> [WORK TO BE COMPLETED]: Report each line of the entries below that has the word "White" in it.

- Opening Delimiter -

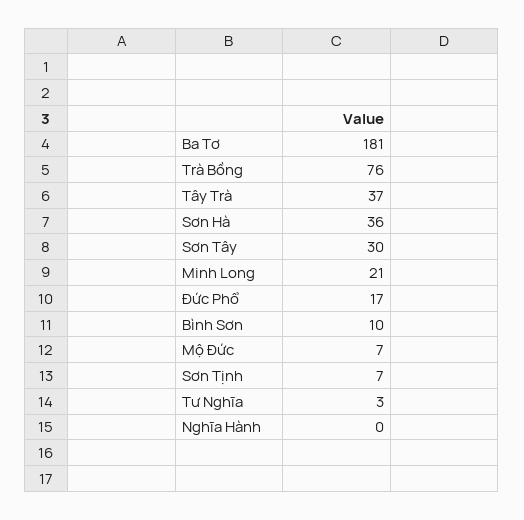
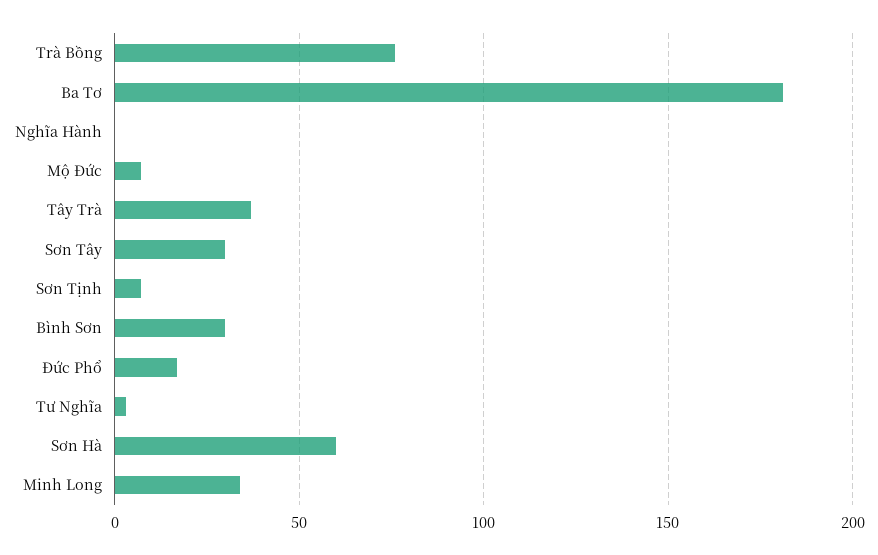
Sơn Hà: 36 -> 60
Minh Long: 21 -> 35
Bình Sơn: 10 -> 30

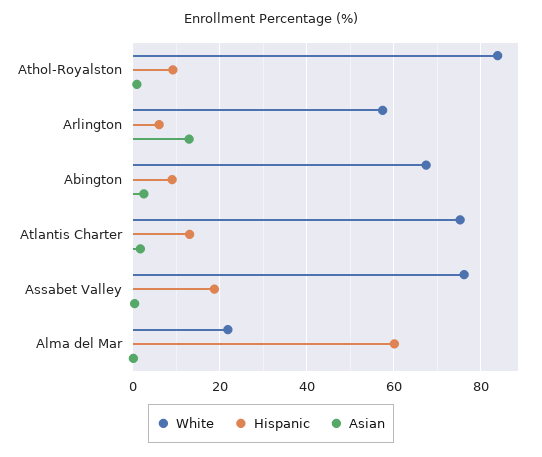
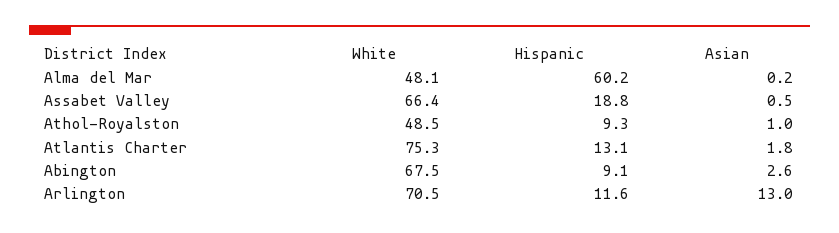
White, Athol-Royalston: 84 -> 48.5
White, Arlington: 58 -> 70.5
Hispanic, Arlington: 6 -> 11.6
White, Assabet Valley: 76 -> 66.4
White, Alma del Mar: 22 -> 48.1

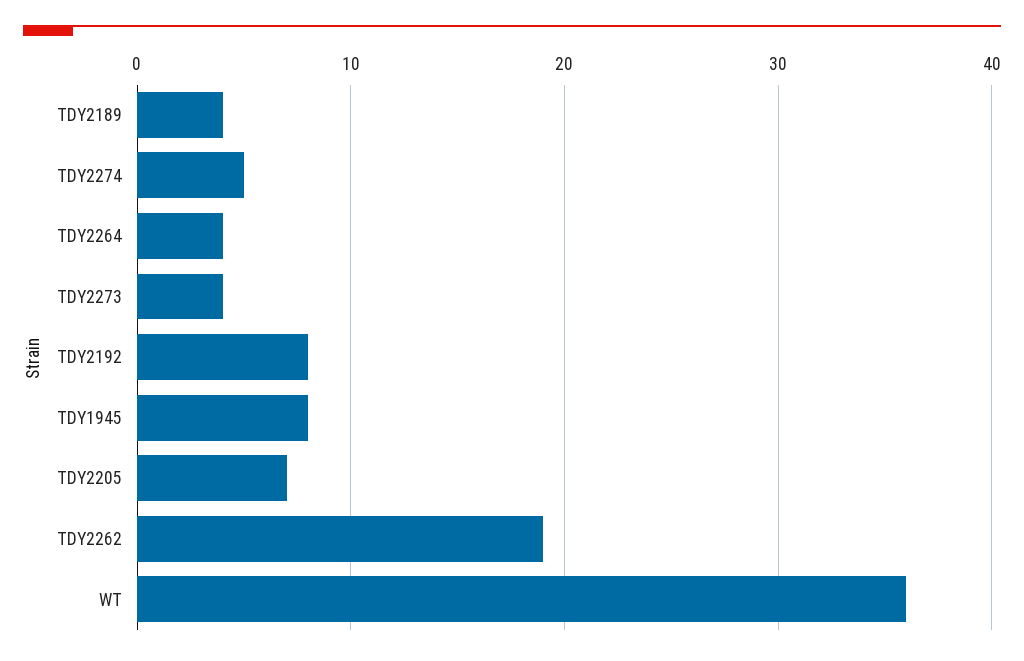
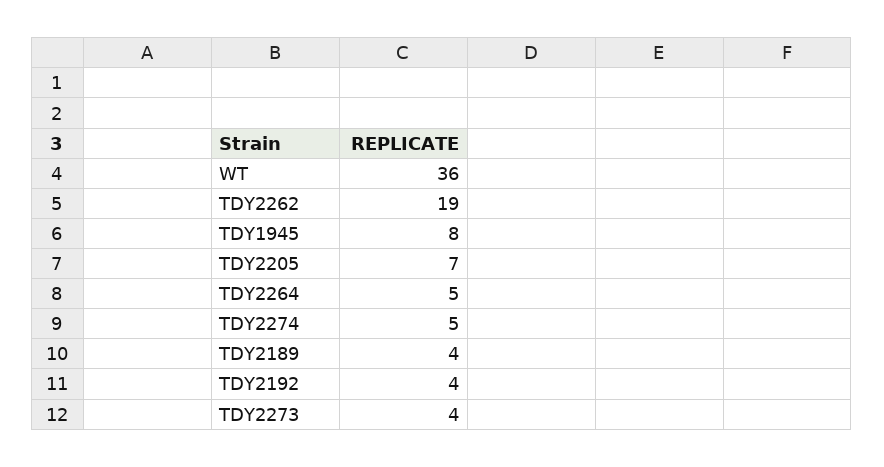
TDY2264: 4 -> 5
TDY2192: 8 -> 4

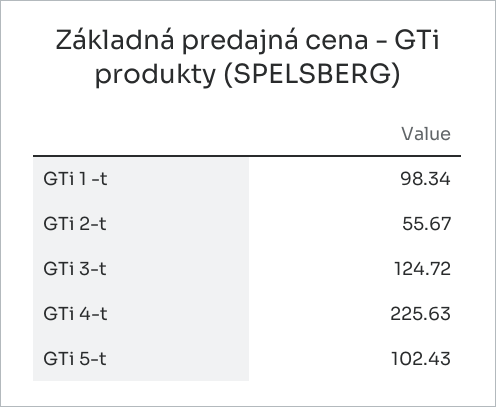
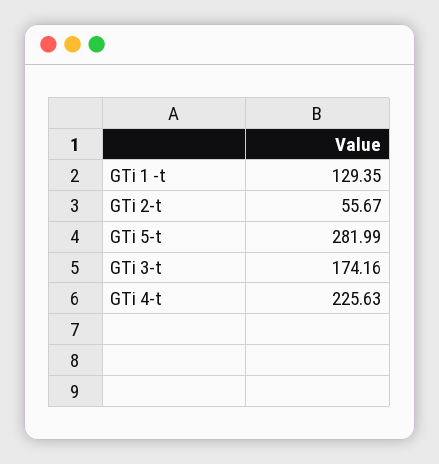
GTi 1 -t: 98.34 -> 129.35
GTi 3-t: 124.72 -> 174.16
GTi 5-t: 102.43 -> 281.99

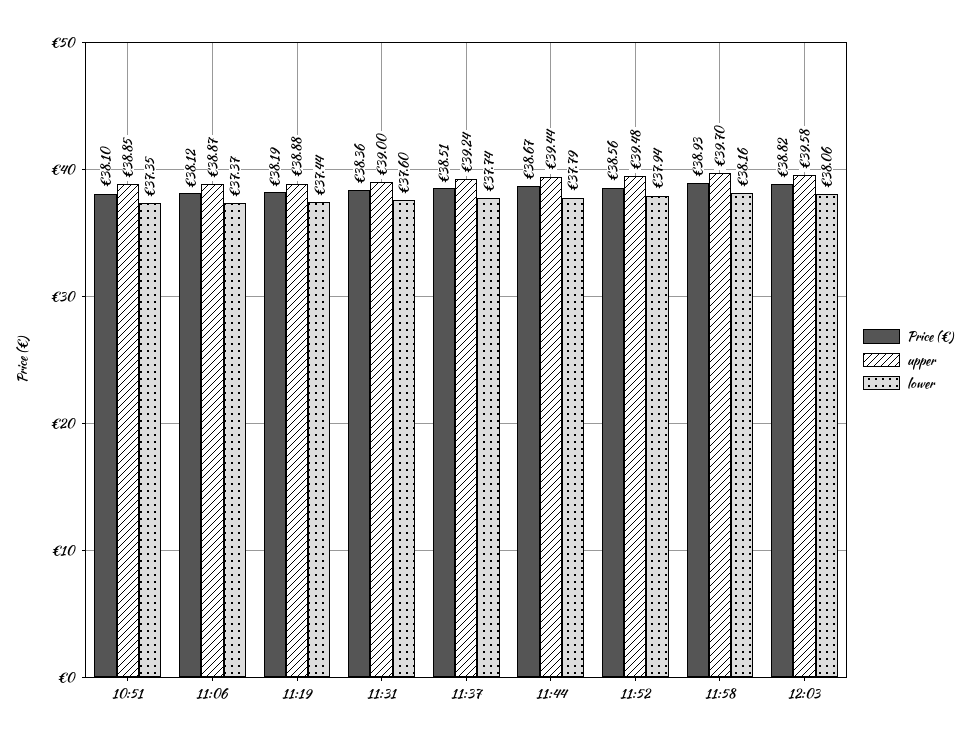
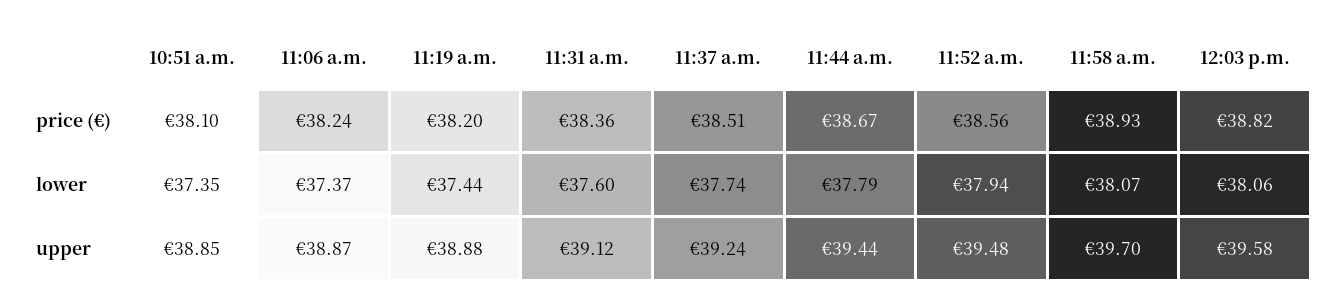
Price (€), 11:06: 38.12 -> 38.24
Price (€), 11:19: 38.19 -> 38.2
upper, 11:31: 39 -> 39.12
lower, 11:58: 38.16 -> 38.07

- Closing Delimiter -

> [WRITTEN SOLUTION]:
White, Athol-Royalston: 84 -> 48.5
White, Arlington: 58 -> 70.5
White, Assabet Valley: 76 -> 66.4
White, Alma del Mar: 22 -> 48.1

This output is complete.